Even with dedication and vigilance, this unit has faced some challenges along the way. Heavily used equipment needs much maintenance, said Caraway. He stated that the biggest challenge is getting the equipment back up to where it needs to be after each mission.

“We spend a lot of time working on the trucks and rehearsing battle drills,” Caraway added.

Battle drills are a way of training for both the unexpected and expected.

The 1245th Transportation Company is a rare unit that when encountered you can’t help but feel as though they are one big family. Trust, loyalty and support are what make them the unit they are today.

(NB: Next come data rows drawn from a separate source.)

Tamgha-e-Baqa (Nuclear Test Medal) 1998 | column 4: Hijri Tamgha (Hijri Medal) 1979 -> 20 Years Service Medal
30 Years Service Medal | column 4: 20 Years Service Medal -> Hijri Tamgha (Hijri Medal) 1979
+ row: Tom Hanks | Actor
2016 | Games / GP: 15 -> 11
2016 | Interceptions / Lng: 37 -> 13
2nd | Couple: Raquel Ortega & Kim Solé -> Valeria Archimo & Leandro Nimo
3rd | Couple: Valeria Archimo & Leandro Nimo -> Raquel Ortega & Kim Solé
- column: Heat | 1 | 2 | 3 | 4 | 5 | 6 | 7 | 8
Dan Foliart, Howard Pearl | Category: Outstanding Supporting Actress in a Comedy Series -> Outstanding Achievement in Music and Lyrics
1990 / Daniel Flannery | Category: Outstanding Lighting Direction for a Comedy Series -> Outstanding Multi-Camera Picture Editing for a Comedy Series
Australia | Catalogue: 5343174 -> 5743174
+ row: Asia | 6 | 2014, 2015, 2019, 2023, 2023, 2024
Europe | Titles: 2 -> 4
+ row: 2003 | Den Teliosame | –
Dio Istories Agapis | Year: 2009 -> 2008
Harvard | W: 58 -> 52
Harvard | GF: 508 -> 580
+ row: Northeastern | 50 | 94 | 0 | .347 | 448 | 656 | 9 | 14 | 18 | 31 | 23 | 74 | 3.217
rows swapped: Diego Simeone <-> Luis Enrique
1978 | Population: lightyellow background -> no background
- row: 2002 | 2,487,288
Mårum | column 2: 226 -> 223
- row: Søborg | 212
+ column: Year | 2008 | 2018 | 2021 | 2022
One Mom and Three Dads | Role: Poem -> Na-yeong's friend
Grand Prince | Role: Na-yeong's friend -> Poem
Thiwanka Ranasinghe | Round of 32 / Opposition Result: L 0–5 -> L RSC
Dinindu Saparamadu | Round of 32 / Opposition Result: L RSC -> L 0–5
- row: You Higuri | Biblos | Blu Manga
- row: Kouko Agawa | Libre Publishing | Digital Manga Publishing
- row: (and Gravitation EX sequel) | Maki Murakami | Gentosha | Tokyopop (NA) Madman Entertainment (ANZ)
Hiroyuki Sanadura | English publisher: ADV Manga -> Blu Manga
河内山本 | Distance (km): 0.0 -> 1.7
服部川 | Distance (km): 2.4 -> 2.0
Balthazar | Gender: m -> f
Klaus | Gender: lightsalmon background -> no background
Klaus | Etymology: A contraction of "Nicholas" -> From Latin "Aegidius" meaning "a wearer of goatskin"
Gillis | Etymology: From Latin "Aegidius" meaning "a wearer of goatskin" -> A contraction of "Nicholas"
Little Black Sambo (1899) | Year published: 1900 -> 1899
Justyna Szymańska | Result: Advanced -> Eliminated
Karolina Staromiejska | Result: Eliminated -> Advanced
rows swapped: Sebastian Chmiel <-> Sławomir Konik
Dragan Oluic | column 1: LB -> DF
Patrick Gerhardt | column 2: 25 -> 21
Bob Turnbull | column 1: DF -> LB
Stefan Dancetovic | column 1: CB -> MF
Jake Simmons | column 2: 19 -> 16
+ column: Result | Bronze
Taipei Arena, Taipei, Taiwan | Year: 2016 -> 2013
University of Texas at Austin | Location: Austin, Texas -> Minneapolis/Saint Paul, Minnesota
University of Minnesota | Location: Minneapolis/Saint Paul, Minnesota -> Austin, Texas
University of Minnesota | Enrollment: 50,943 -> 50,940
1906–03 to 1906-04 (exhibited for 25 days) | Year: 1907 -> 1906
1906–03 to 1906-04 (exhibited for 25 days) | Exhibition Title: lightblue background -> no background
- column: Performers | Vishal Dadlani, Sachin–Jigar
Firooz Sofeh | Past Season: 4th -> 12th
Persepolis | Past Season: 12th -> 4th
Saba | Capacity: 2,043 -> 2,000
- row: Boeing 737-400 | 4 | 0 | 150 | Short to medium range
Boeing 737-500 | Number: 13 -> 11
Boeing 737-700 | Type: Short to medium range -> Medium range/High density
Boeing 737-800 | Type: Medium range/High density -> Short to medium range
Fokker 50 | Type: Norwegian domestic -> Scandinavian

They have strong leadership who ensures the work is properly done and soldiers take care of each other. They have leadership, especially their first sergeant, who mentors and inspires the formation of soldiers on a daily basis.

“He’s always looking after his troops,” said Johnson. “I know that when we’re out on missions he’s sleeping in the office. From day one he’s been tough but fair. You know that he’s looking out for your best interest; he’s not sitting back and taking it easy. He’s doing as much or more than you out here.”

Johnson was very clear on describing the leadership role of his first sergeant.

“You know he cares, making sure we’re doing inspections of our trucks of our weapons. Taking the time to personally invest and show between him and our commander this is what’s important; this is why we’re here. And every guy and every mission is important to them,” Johnson said with a matter of fact attitude.

U.S. Army Sgt. Robert P. Jones, left, and Sgt. Brian C. Thomas, both motor transport operators with the 3rd platoon, 1245th Transportation Company, 1034th Combat Sustainment Support Battalion, clean weapons in preparation for their convoy escort team mission, at Mazar-e-Sharif, Balkh province, Afghanistan, June 18, 2013. (U.S. photo by Sgt. Sinthia Rosario/Released)Caraway has one goal that he hopes to achieve as their tour in Afghanistan comes to an end.

“Ten fingers, 10 toes and 111 soldiers at the welcome home ceremony in Oklahoma; that’s my perfect picture,” said Caraway with a smile. “I told my wife don’t be in a hurry to leave, cause I got to see my soldiers hold their babies that they’ve never seen and mamas and kids, and brothers and daddies, and you know the ones that say first sergeant you take care of my daughter you know that’s the, that’s the tough ones.”